Erste Hinweise auf mögliche Missbrauchsfälle erreichten den Club bereits 2010, konnten damals jedoch nicht bestätigt werden. Die mutmaßlichen Straftaten ereigneten sich zwischen den frühen 1990er- und frühen 2000er-Jahren. 2023 führten weitere Vorwürfe zur Kündigung des Beschuldigten und zum Entzug seiner Ehrenmitgliedschaft.

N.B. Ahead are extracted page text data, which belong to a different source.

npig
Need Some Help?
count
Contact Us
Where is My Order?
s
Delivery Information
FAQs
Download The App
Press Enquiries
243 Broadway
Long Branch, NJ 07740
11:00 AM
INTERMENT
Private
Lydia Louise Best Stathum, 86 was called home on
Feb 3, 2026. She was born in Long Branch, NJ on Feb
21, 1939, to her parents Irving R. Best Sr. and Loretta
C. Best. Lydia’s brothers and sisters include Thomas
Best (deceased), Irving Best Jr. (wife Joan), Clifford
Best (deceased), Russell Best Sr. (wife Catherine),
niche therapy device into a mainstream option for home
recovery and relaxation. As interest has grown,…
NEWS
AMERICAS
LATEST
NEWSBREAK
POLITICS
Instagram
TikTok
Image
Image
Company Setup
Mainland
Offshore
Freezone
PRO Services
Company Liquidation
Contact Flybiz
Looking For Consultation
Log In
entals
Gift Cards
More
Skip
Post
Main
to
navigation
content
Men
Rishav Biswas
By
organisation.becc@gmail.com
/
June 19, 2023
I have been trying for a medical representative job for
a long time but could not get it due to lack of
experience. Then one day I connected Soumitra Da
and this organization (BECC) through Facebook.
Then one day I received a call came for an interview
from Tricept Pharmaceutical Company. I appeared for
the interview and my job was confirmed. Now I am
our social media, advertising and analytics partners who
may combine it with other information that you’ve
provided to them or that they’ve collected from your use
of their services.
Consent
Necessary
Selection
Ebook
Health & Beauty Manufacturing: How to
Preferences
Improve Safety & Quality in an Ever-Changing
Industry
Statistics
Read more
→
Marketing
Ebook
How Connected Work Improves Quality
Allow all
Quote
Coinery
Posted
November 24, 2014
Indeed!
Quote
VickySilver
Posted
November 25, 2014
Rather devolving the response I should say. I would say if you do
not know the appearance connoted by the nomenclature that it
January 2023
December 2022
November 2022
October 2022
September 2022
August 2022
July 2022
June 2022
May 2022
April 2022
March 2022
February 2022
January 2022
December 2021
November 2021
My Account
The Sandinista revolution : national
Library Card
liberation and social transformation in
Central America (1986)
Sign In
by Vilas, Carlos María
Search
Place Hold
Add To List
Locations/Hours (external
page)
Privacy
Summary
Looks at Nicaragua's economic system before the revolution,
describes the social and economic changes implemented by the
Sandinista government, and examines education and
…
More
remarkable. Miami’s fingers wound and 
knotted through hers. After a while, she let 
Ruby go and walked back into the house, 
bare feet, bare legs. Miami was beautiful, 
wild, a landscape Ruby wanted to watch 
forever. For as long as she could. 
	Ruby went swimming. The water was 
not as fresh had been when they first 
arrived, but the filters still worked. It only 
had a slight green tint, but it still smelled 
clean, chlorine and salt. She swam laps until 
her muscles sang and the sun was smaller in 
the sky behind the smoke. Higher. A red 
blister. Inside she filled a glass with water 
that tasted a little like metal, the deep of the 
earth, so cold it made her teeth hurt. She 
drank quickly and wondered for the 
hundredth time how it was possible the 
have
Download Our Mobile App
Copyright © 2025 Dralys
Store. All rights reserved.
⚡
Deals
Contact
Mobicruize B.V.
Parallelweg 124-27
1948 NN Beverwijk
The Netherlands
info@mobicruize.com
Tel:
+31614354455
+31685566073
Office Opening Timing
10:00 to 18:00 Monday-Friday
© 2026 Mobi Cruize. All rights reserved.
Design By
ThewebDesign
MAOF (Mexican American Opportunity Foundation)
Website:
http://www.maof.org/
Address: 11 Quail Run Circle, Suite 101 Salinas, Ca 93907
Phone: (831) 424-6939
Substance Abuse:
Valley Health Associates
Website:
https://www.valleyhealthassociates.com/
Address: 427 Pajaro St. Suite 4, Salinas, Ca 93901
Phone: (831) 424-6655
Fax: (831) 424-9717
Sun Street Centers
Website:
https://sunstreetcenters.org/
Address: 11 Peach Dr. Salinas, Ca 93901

Eine externe Prüfungsgesellschaft sowie eine auf Strafrecht spezialisierte Kanzlei führen die unabhängige Aufklärung durch. Auch die Staatsanwaltschaft Hagen ermittelt in dem Fall; bisher wurden 23 potenzielle Opfer identifiziert. Im November 2025 durchsuchten die Behörden die Wohnung des Beschuldigten und beschlagnahmten elektronische Geräte sowie Datenträger zur Auswertung.
Borussia Dortmund rechnet noch vor Jahresende mit dem Abschlussbericht. Sowohl die interne Untersuchung als auch das strafrechtliche Verfahren laufen weiter, wobei der Verein vollumfänglich kooperiert. Der Beschuldigte bleibt unter Beobachtung, während die Ermittlungen andauern.